Description of the task. The answer is to be the lines of the material from its start through the line containing "X151910001Y-62999998D03*", each copied exactly; no pictures.

Exercise inputs.
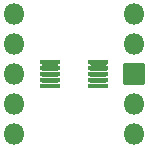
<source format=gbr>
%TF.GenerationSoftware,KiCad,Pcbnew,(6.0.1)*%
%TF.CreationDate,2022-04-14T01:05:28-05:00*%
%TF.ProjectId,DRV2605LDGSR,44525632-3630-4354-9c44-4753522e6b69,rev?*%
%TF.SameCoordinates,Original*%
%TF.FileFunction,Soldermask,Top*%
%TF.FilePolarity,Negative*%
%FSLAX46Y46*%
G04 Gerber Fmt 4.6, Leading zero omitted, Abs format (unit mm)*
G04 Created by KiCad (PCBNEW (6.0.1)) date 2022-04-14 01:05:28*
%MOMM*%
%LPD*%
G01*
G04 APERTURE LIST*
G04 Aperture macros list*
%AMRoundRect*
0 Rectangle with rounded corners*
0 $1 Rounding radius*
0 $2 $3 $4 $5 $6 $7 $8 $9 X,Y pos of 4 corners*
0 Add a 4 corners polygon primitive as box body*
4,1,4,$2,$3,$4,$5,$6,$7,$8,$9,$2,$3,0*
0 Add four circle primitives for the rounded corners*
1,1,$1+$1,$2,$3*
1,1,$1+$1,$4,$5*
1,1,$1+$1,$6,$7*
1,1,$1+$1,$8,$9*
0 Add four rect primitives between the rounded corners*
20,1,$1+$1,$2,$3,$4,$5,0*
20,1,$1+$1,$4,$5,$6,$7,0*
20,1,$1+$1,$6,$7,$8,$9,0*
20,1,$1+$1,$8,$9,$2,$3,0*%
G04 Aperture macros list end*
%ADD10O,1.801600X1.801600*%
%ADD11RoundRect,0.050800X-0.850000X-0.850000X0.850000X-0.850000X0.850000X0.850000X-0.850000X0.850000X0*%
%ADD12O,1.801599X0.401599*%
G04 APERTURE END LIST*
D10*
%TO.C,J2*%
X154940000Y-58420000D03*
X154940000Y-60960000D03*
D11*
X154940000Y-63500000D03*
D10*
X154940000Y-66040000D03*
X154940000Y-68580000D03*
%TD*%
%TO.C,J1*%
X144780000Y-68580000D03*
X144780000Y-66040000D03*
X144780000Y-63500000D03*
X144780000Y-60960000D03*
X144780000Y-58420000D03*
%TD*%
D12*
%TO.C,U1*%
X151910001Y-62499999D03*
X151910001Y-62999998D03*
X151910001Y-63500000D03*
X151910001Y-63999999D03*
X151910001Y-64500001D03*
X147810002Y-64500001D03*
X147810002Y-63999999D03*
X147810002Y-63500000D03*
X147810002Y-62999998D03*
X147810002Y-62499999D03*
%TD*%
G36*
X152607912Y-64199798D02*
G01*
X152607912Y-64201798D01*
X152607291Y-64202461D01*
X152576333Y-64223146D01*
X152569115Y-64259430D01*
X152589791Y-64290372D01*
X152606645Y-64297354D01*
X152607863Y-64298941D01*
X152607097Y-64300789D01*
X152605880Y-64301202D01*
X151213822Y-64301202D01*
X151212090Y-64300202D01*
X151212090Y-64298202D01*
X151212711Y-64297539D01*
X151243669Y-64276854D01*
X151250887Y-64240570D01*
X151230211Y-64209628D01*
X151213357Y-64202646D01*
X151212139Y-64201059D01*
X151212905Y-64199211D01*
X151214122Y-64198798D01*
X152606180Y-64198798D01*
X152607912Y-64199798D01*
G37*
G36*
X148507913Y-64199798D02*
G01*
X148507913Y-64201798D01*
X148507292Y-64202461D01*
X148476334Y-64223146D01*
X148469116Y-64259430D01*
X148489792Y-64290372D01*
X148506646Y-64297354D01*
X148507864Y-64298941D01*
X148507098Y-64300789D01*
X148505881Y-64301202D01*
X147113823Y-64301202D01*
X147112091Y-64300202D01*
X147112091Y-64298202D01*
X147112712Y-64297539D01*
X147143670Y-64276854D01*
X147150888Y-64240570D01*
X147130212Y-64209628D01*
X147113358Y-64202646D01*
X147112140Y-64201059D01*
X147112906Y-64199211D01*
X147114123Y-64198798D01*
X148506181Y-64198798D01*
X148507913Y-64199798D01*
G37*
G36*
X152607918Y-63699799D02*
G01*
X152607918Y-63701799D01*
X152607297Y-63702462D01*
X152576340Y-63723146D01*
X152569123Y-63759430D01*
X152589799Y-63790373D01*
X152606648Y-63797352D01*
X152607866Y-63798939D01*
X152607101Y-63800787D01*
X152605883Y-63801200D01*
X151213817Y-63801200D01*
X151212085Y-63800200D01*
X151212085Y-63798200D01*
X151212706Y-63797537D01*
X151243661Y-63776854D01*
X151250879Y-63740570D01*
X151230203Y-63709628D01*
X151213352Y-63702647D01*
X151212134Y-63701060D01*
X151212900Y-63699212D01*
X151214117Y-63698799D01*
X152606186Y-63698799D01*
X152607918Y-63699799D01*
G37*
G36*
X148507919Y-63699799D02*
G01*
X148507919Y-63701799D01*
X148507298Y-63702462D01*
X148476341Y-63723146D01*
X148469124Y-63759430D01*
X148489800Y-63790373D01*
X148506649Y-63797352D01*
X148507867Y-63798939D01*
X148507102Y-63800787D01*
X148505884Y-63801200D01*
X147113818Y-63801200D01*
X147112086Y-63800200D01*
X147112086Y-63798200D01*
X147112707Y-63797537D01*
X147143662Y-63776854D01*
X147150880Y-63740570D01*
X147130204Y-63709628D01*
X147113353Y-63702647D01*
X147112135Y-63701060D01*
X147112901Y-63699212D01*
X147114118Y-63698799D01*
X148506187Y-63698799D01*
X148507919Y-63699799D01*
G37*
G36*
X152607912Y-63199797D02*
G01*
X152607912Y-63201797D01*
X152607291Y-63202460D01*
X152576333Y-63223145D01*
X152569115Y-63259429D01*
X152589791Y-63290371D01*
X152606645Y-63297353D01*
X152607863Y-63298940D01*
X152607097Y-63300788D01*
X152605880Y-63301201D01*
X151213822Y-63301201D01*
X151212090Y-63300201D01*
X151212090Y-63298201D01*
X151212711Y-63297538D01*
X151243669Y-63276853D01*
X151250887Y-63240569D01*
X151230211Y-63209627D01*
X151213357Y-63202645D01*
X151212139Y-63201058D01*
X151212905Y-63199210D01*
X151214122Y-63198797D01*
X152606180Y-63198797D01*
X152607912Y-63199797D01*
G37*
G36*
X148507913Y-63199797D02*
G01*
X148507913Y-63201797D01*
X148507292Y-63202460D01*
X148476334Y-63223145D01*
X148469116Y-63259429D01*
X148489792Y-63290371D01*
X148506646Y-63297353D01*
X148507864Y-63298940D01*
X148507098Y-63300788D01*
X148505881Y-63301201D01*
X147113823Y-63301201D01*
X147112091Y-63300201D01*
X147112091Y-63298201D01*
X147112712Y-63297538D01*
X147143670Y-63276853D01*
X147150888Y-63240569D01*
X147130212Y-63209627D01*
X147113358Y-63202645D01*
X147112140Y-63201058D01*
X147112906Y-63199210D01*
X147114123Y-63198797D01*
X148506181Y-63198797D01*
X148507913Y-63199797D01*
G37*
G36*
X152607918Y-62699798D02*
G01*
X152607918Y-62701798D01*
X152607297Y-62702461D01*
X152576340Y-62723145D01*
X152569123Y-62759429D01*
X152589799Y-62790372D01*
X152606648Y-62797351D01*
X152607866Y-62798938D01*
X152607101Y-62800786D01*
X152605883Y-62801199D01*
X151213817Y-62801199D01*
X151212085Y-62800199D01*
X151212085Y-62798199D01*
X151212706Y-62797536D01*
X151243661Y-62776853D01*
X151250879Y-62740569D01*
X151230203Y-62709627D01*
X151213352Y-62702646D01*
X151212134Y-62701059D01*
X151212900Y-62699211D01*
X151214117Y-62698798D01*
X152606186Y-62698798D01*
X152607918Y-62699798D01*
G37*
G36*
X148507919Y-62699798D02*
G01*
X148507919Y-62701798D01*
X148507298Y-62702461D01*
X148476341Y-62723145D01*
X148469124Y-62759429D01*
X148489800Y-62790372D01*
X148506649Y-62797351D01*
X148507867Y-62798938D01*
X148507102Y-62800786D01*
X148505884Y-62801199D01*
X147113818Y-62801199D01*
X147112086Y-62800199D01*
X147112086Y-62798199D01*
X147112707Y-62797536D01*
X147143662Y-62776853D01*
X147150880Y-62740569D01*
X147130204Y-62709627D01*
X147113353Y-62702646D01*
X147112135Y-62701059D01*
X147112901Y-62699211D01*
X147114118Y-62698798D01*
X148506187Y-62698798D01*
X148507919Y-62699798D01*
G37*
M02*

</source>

Result of the task.
<source format=gbr>
%TF.GenerationSoftware,KiCad,Pcbnew,(6.0.1)*%
%TF.CreationDate,2022-04-14T01:05:28-05:00*%
%TF.ProjectId,DRV2605LDGSR,44525632-3630-4354-9c44-4753522e6b69,rev?*%
%TF.SameCoordinates,Original*%
%TF.FileFunction,Soldermask,Top*%
%TF.FilePolarity,Negative*%
%FSLAX46Y46*%
G04 Gerber Fmt 4.6, Leading zero omitted, Abs format (unit mm)*
G04 Created by KiCad (PCBNEW (6.0.1)) date 2022-04-14 01:05:28*
%MOMM*%
%LPD*%
G01*
G04 APERTURE LIST*
G04 Aperture macros list*
%AMRoundRect*
0 Rectangle with rounded corners*
0 $1 Rounding radius*
0 $2 $3 $4 $5 $6 $7 $8 $9 X,Y pos of 4 corners*
0 Add a 4 corners polygon primitive as box body*
4,1,4,$2,$3,$4,$5,$6,$7,$8,$9,$2,$3,0*
0 Add four circle primitives for the rounded corners*
1,1,$1+$1,$2,$3*
1,1,$1+$1,$4,$5*
1,1,$1+$1,$6,$7*
1,1,$1+$1,$8,$9*
0 Add four rect primitives between the rounded corners*
20,1,$1+$1,$2,$3,$4,$5,0*
20,1,$1+$1,$4,$5,$6,$7,0*
20,1,$1+$1,$6,$7,$8,$9,0*
20,1,$1+$1,$8,$9,$2,$3,0*%
G04 Aperture macros list end*
%ADD10O,1.801600X1.801600*%
%ADD11RoundRect,0.050800X-0.850000X-0.850000X0.850000X-0.850000X0.850000X0.850000X-0.850000X0.850000X0*%
%ADD12O,1.801599X0.401599*%
G04 APERTURE END LIST*
D10*
%TO.C,J2*%
X154940000Y-58420000D03*
X154940000Y-60960000D03*
D11*
X154940000Y-63500000D03*
D10*
X154940000Y-66040000D03*
X154940000Y-68580000D03*
%TD*%
%TO.C,J1*%
X144780000Y-68580000D03*
X144780000Y-66040000D03*
X144780000Y-63500000D03*
X144780000Y-60960000D03*
X144780000Y-58420000D03*
%TD*%
D12*
%TO.C,U1*%
X151910001Y-62499999D03*
X151910001Y-62999998D03*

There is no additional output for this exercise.